• _Study questions_
a. Translate this sentence from the text on orangutans into Spanish: "Orangutans are more solitary than other apes."
b. Transcribe the passage of the text on orangutans starting with "Orangutan youngsters will" and going on through "expressions, and gestures.".
** Opening Document extract block **
Orangutans have large home ranges, which may overlap. Each adult female usually lives in a stable home range of about 9 square kilometers (3.5 square miles). An adult male’s territory may be up to 39 square kilometers(15 square miles ).

Orangutans are more solitary than other apes. Males are loners. As they move through the forest they make plenty of rumbling, howling calls to ensure that they stay out of each other’s way. The “long call” can be heard 2 kilometers (1.2 miles) away.

orangutan male

Orangutans can travel anywhere from 50 meters to 1,000 meters in one day.

Adult male orangutans develop cheek pads, which frame their faces and make their heads look larger. In captivity, males as young as 13 develop cheek pads, but in the wild, some males may not grow them until the age of 30. Once a male has his cheek pads, he won’t tolerate any other adult males in his vicinity and competes with them for access to receptive females.

orangutans cheek pads

Orangutan males are ready to mate when they are approximately 15 years of age. For girls it is about 12 years of age.

Females only give birth every seven to nine years, and their gestation period is about 9 months.

Orangutans have one baby at a time very rarely two.

Newborns have pink faces that change to dark brown or black as they age, and look adorable, with tufts of hair that stand straight up.

orangutan baby

Baby orangutans rely on mama’s nurturing for everything. They’re always clutching tightly onto the hair of their mother’s stomach regions. They do this all day long as their mothers go about their normal business, such as looking for sustenance.

A four-to five-year-old orangutan moves around independently of mother but doesn’t go far, because it’s still nursing. Young orangutans may nurse for up to seven years.

orangutan and baby

Sometimes several mothers and their young encounter each other by a fruit tree within their overlapping ranges. They peacefully feed together and watch their youngsters play.

Orangutan youngsters will stay with their mothers for some 7 or 8 years until they develop the skills to survive on their own.

Researchers have identified at least 32 orangutan vocalizations. The “kiss-squeak” expresses excitement or fear.A “grumph” sounds like a belch and is a sign of disturbance or annoyance. Mothers warn their babies to stay close by making a soft, scraping sound.

Orangutans communicate play, submission, aggression, fear, and worry through touch, facial expressions, and gestures.


Orangutans are born with an ability to reason and think.
** Closing Document extract block **
** Opening Given information block **
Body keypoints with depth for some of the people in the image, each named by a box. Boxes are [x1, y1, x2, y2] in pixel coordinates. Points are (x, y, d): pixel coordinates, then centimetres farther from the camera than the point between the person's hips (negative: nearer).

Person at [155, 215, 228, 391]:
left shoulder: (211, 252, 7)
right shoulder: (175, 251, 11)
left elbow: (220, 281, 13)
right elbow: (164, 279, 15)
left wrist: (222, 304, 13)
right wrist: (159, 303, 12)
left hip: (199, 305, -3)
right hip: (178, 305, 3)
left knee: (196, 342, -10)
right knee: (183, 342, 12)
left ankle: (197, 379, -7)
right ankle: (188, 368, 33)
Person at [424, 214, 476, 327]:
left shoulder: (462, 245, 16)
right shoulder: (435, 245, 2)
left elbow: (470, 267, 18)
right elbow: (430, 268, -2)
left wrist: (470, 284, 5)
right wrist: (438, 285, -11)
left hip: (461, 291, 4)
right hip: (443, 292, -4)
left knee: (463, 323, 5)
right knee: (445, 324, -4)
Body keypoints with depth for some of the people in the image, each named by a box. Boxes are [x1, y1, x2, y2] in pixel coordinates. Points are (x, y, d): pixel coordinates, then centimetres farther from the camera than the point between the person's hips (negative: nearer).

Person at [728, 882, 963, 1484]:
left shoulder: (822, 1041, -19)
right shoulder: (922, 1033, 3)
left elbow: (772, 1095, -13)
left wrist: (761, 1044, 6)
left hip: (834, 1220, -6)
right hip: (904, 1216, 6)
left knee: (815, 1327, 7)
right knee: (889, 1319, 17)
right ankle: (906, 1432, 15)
** Closing Given information block **
** Opening Given information block **
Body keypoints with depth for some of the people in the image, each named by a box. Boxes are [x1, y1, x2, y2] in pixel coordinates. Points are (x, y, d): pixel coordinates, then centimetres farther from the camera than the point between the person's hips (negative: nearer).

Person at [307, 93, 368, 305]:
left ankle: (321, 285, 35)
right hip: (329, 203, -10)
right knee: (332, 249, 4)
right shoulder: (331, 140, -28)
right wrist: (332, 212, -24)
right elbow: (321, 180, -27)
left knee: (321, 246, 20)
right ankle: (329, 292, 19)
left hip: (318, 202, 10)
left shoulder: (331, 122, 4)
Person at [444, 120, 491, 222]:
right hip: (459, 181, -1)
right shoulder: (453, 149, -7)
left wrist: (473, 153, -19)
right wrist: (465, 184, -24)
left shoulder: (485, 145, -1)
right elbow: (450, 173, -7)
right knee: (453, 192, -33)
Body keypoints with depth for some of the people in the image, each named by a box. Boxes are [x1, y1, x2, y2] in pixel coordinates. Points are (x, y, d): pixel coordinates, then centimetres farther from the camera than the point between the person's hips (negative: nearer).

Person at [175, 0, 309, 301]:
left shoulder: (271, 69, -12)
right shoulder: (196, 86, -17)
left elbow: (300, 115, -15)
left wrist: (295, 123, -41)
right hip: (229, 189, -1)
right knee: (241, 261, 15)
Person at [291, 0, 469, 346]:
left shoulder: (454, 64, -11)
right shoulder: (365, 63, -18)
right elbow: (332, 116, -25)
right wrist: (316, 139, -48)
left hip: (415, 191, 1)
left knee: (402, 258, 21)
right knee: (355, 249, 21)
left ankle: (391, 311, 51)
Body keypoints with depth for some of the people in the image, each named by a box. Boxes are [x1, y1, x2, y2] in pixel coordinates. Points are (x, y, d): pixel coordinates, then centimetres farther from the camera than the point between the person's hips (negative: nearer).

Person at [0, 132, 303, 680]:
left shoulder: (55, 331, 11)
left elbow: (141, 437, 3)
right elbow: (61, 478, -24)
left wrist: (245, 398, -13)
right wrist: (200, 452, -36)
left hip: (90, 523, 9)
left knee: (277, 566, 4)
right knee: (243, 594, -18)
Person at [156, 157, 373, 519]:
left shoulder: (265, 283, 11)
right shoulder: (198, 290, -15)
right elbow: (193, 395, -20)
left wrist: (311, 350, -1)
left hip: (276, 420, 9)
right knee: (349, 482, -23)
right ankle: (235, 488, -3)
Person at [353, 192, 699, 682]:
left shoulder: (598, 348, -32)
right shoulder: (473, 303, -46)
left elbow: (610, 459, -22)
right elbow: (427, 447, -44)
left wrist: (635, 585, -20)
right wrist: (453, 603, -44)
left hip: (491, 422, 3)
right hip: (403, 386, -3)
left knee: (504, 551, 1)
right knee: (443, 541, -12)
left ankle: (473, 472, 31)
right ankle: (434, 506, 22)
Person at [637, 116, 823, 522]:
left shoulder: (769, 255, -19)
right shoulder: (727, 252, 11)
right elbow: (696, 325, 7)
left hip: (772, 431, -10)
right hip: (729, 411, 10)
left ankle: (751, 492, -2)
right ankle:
** Closing Given information block **
• _Exercise results_
a. Los orangutanes son más solitarios que otros simios.

b.
Orangutan youngsters will stay with their mothers for some 7 or 8 years until they develop the skills to survive on their own.

Researchers have identified at least 32 orangutan vocalizations. The “kiss-squeak” expresses excitement or fear.A “grumph” sounds like a belch and is a sign of disturbance or annoyance. Mothers warn their babies to stay close by making a soft, scraping sound.

Orangutans communicate play, submission, aggression, fear, and worry through touch, facial expressions, and gestures.